What is needed -> Write the next part of the article on donor stewardship below, picking up after its last sentence.

Donor stewardship is an important piece of any nonprofit’s fundraising strategy.

But what exactly is donor stewardship? And how can you implement it into your nonprofit’s fundraising practices?

If you’re feeling overwhelmed, don’t panic! We can help.

Keep reading to learn everything you need to know about donor stewardship, including the stages of donor stewardship, as well as different tools and resources that can help you on your stewardship journey!

What is Stewardship in Fundraising?

Stewardship

Let’s start with the basics: what exactly is donor stewardship?

Put simply, donor stewardship is a relationship-building process that begins after a donor makes a gift. The purpose of donor stewardship is to make donors feel acknowledged and valued so that they are inspired to become loyal, long-term supporters of your nonprofit.

Stewardship involves managing gifts the way donors intended, updating donors on the impact of their gifts, and cultivating relationships with those donors to keep them involved with the organization.

Successful stewardship relies on continuous communication and engagement with your donor base, which includes thanking them properly and ensuring their donation is put to good use. When done correctly, stewardship yields loyal, long-term donors that will support your organization for years to come.

When a donor is properly acknowledged, they’re more likely to become repeat donors. Repeat donors are a great way to establish financial sustainability in your organization.

On the other hand, when a donor is not properly acknowledged, they are not likely to make another donation to your organization. Even worse—they aren’t likely to spread the word about your nonprofit and your work to their networks.

Stewardship is critical. Stick with us, and we will show you the different stages of donor stewardship to help you get started at your own nonprofit.

Stages of Donor Stewardship

Stages

There are five stages of donor stewardship that you should be aware of so that you can implement them within your organization.

Stage 1: Gift Acceptance

The stewardship process begins when a donor makes a gift to your organization.

Your organization should have a proper procedure in place to accept gifts—which is where a gift acceptance policy can come in handy.

Raw data ->
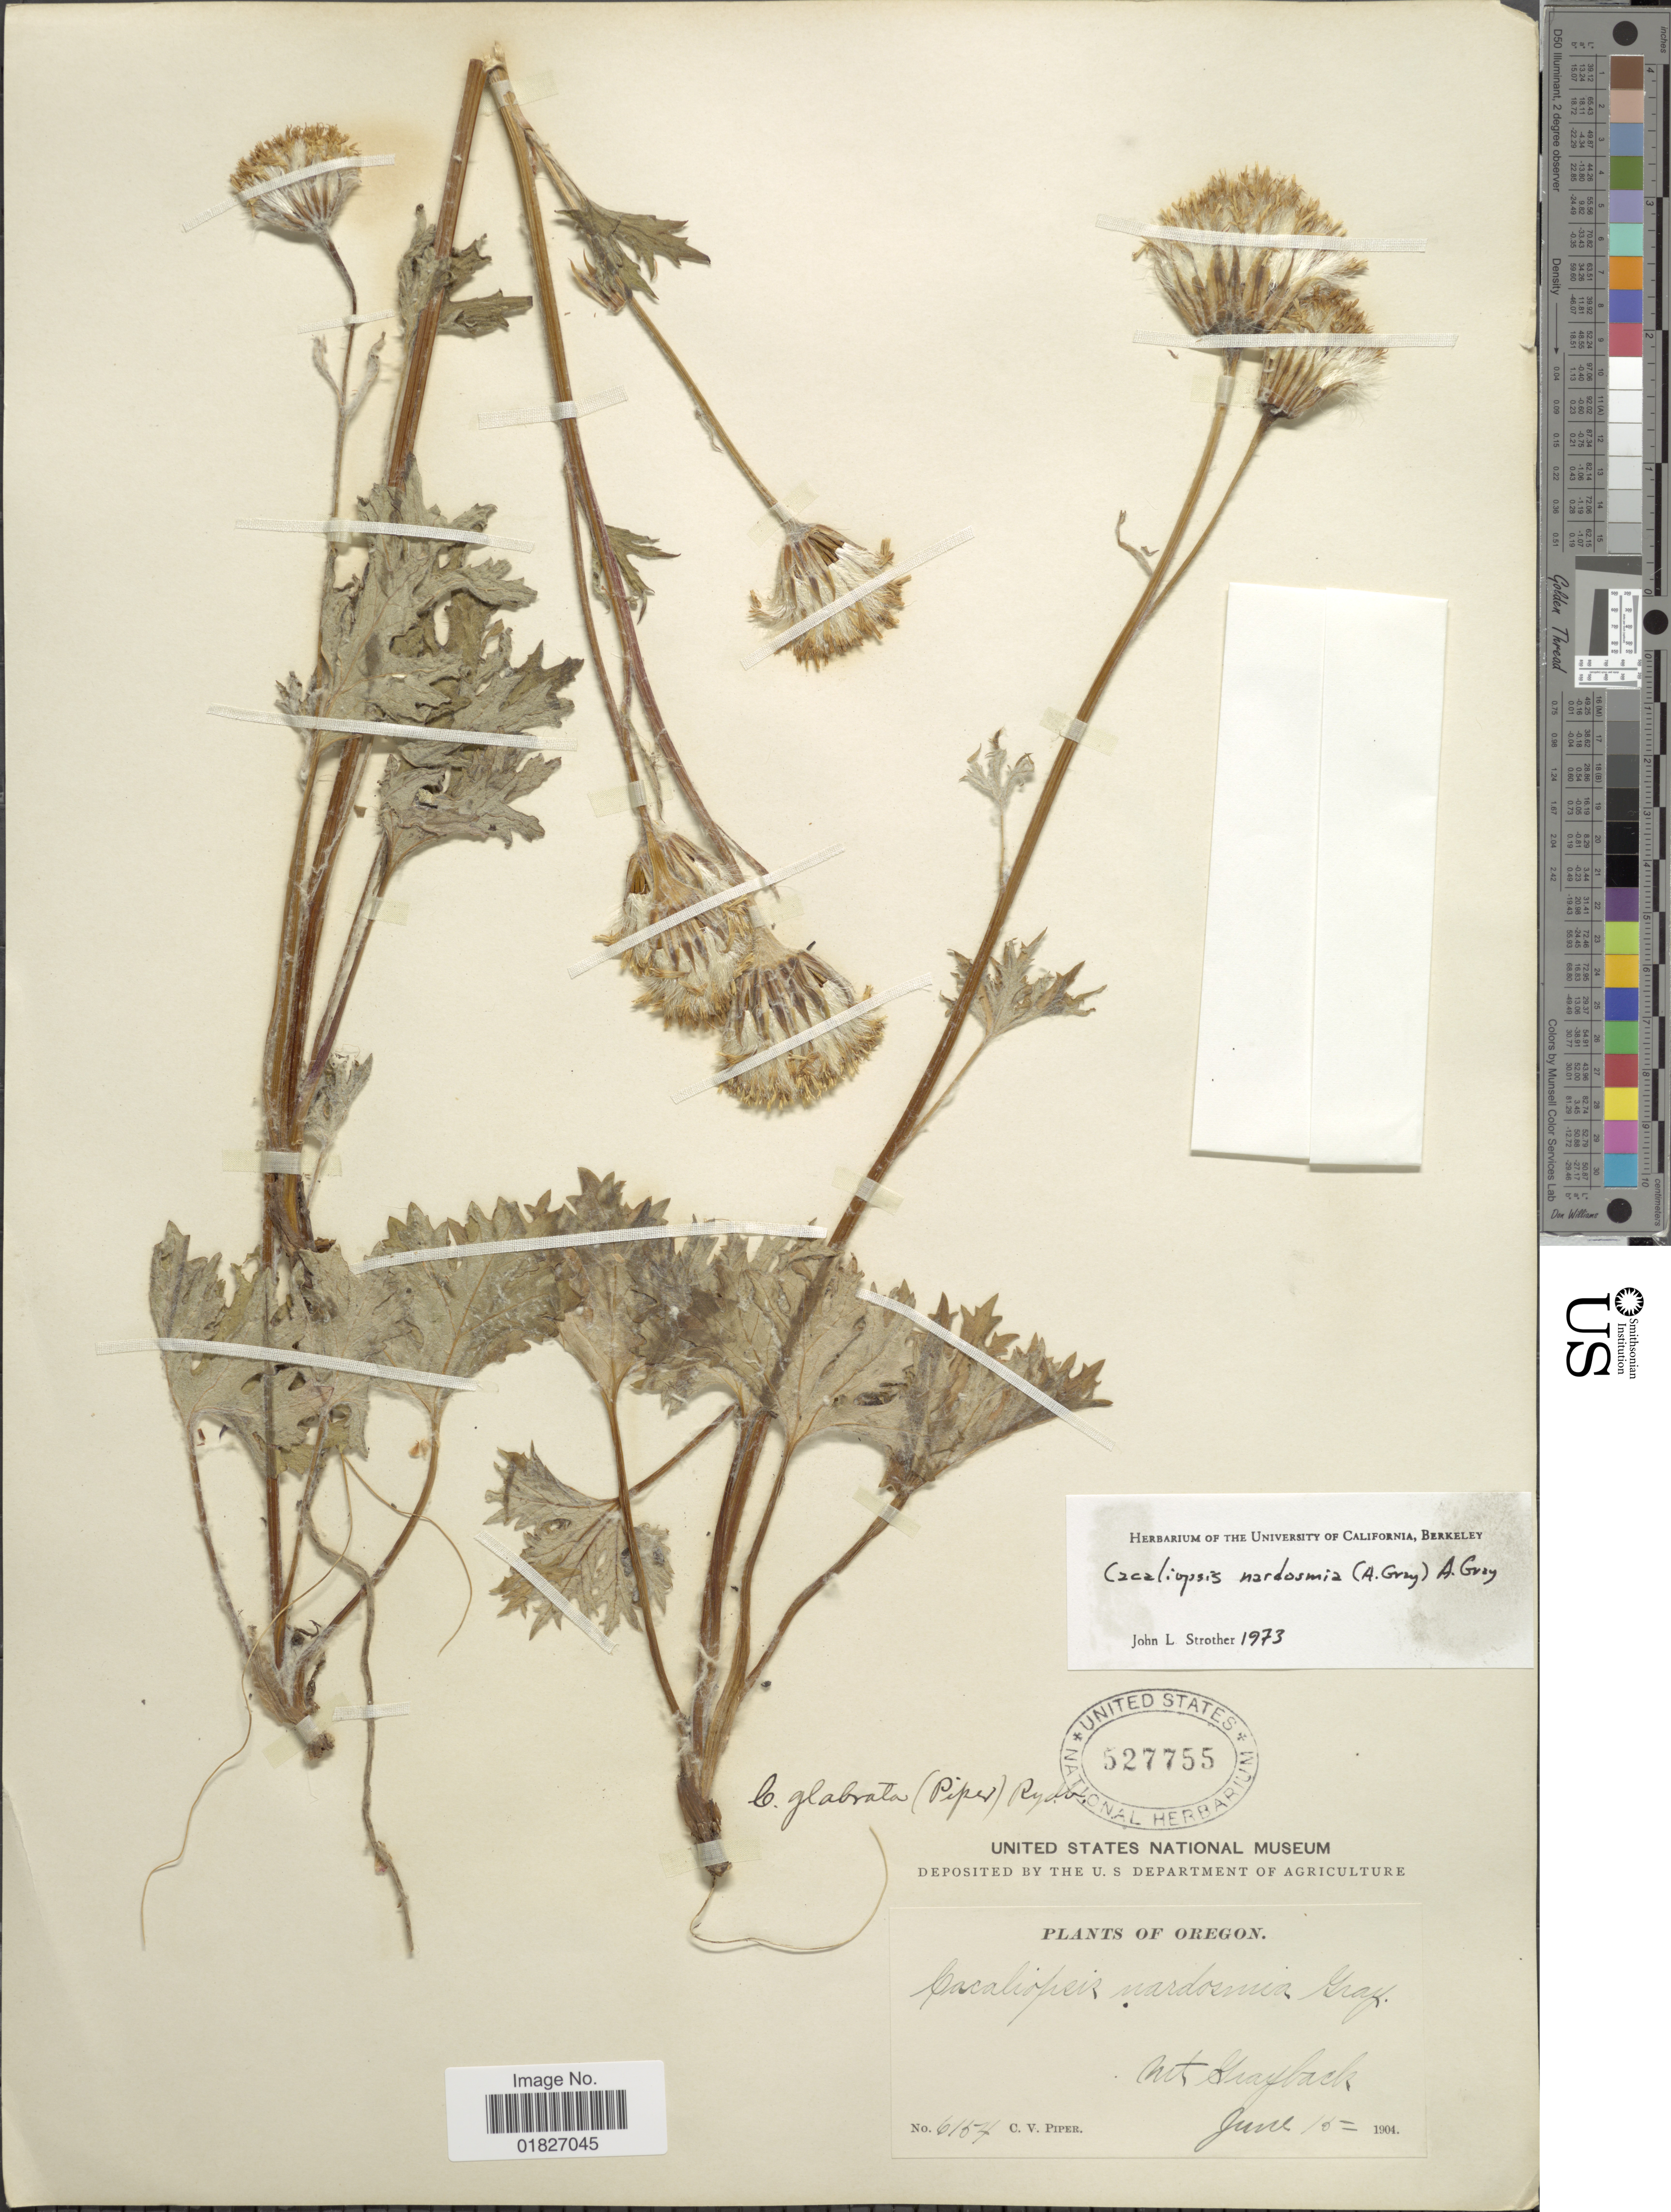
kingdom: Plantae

Response ->
A gift acceptance policy manages the expectations of donors and guides your organization through the process of asking, receiving, and accepting donations. This is an internal policy that should be board-approved, and that can be shared externally when needed.

This type of policy creates structures around:

  • Reviewing each gift to ensure it can be used the way the donor intends
  • Deciding how gifts will be handled if they can’t be utilized the way a donor wants
  • Tracking gifts so that you know how each one was used and can report that information to donors if they ask

If there are specific types of gifts that your organization can not accept, those can be outlined in a gift acceptance policy as well. This transparency leads to increased trust with donors since they know exactly what they can expect from your organization.

Here’s something to keep in mind: your gift acceptance practices should make it as easy as possible for donors to give.

Ease of giving should be woven throughout all of your fundraising practices, including the use of online giving portals and a “give now” button on your webpage.

If it’s complicated for a donor to make a gift to your organization, you aren’t stewarding them well right from the beginning!

For example, Habitat for Humanity does a great job of showcasing their “donate” button in a bright, contrasting orange color on their website’s homepage.

Habitat for Humanity homepage

Once a donor makes a gift, then what? Keep reading to learn about the next stage of the stewardship process.

Stage 2: Acknowledgement

The next step of the donor stewardship process is acknowledging the gift.

This is important for two big reasons.

  • The first is that the Internal Revenue Service requires it.
  • Aside from that, donor acknowledgment is also a way of saying “thank you” to the donor in a way that makes them feel recognized and valued.

The Internal Revenue Service (IRS) requires nonprofits to send a formal donation letter to donors who give contributions larger than $250. This document acknowledges the donor’s gift and can also be used by the donor to claim a tax deduction.

These acknowledgements must include the following information:

  • The name of your organization
  • The amount of the cash contribution
  • Description (but NOT value) of non-cash contribution
  • A statement that no goods or services were provided by the organization, if that is the case
  • A description and good faith estimate of the value of goods or services, if any, that the organization provided in return for the contribution
  • A statement that goods or services, if any, that the organization provided in return for the contribution consisted entirely of intangible religious benefits if that was the case

While the formal acknowledgement can also include a “thank you,” there are additional ways that you can thank and acknowledge donors that will feel more personal. Keep reading!

Step 3: Personalized Recognition

Nonprofit organizations should respond to each gift they receive with a sincere, personalized acknowledgement. This should be in addition to the formal tax letter required by the IRS.

You can be creative with how you express appreciation to donors—here are some ideas:

  • Promptly follow a donation with an email or phone call thanking the donor. This should occur within 1-2 business days of receiving a gift.
  • Host donor recognition events to cultivate relationships and recognize donors in-person for their contributions to your organization.
  • Feature donors in your organization’s newsletter, social media posts, and/or annual reports.
  • Create a giving society that offers tiered recognition opportunities for donors based on the size of their gifts.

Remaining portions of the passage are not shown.